I don’t know whether Rothbard was a parent or interacted much with children during his adult life, but regardless of his understanding of the practical consequences of the policy he proposed, his approach fails for a more important reason. It does not recognize the obligation that the child owes because of the suffering and expense that parents must bear to create and preserve a body for the child. Once again, Stephan Kinsella’s reasoning is more persuasive:

So, who owns a child’s body? Initially, the parents own it as a sort of temporary trustee. The parents, as the producers of the child, have an objective link to the child’s body that defeats any claims of outsiders (unless the parents sever this link by abusing their position). That is, parents have a better claim to the child than any outsiders, because of their natural link to the child. However, when the child “homesteads” or “appropriates” his own body by establishing the requisite objective link sufficient to establish self-ownership, the child becomes an adult, so to speak, and now has a better claim to his body than his parents.

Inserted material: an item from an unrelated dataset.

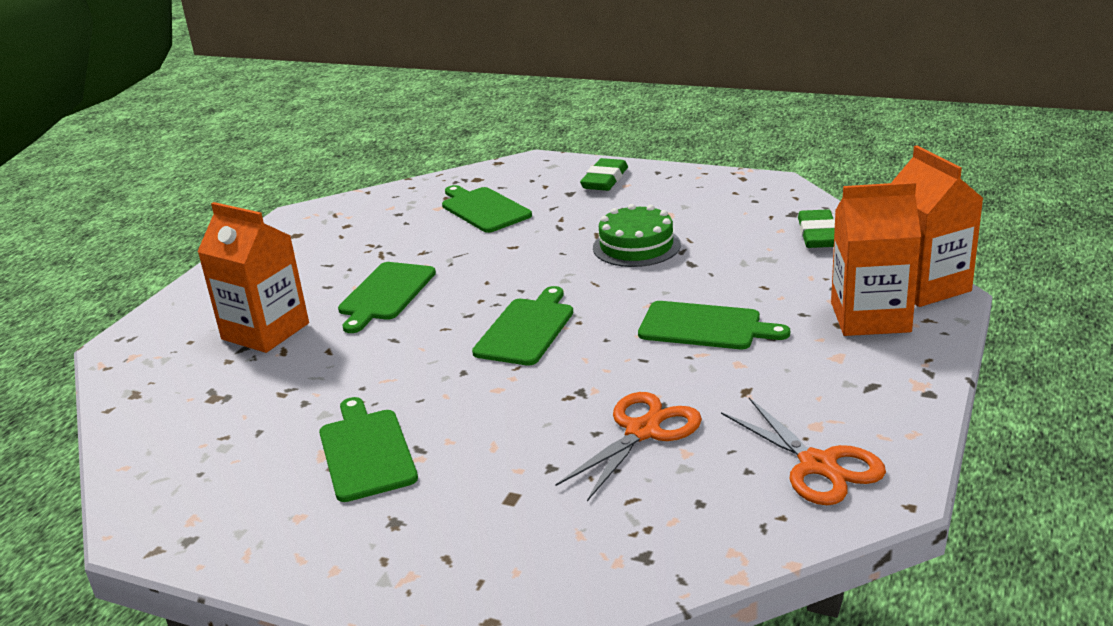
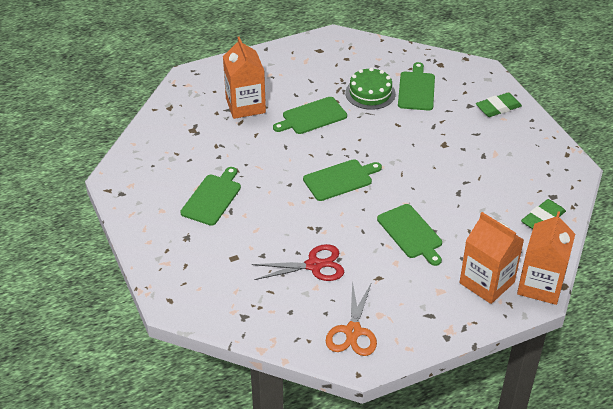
camera: 40 degrees right, 15 degrees up
(636, 246) = (450, 164): green cake -> green cake (370, 93)
(643, 431) = (314, 265): orange scissors -> red scissors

How We Come to Own Ourselves.

In other words, when a child is born its body is entirely the product of its parents’—predominately the mother’s—sacrifice and effort. This serves as the foundation for parental rights. However, as the child grows and matures by developing its body, learning skills and abilities, and gaining self control, the parents’ ties are subordinated to the child-turned-adult’s own claims of self-ownership. It is important to point out that the parents’ relationship to the child is that of a trustee in trust, not total owner. This means that the child’s rights not to be abused remain in full force.

No Third Party Rights

In general, third parties can claim no special relationship that would entitle them to assert rights over children. Certainly, the argument for biological parental rights can be modified to show the legitimacy of adoptive and foster parental rights, but that is not the issue here. The question is whether unrelated third parties are justified in turning their concern for the wellbeing of someone else’s children into a law. I can think of no good reason to permit this. For third-party intermeddlers, there is no way to avoid the force of Rothbard’s reasoning: “in the free society, no man may be saddled with the legal obligation to do anything for another, since that would invade the former’s rights; the only legal obligation one man has to another is to respect the other man’s rights.” Ethics of Liberty, 100.

Certainly this broad framework doesn’t answer the detailed questions about when parental conduct crosses the line from discipline to abuse or neglect. But with solid foundations for children’s rights and parent’s rights, it will be easier to work out these details and eliminate laws that seek to impose unjustifiable burdens on parents and children.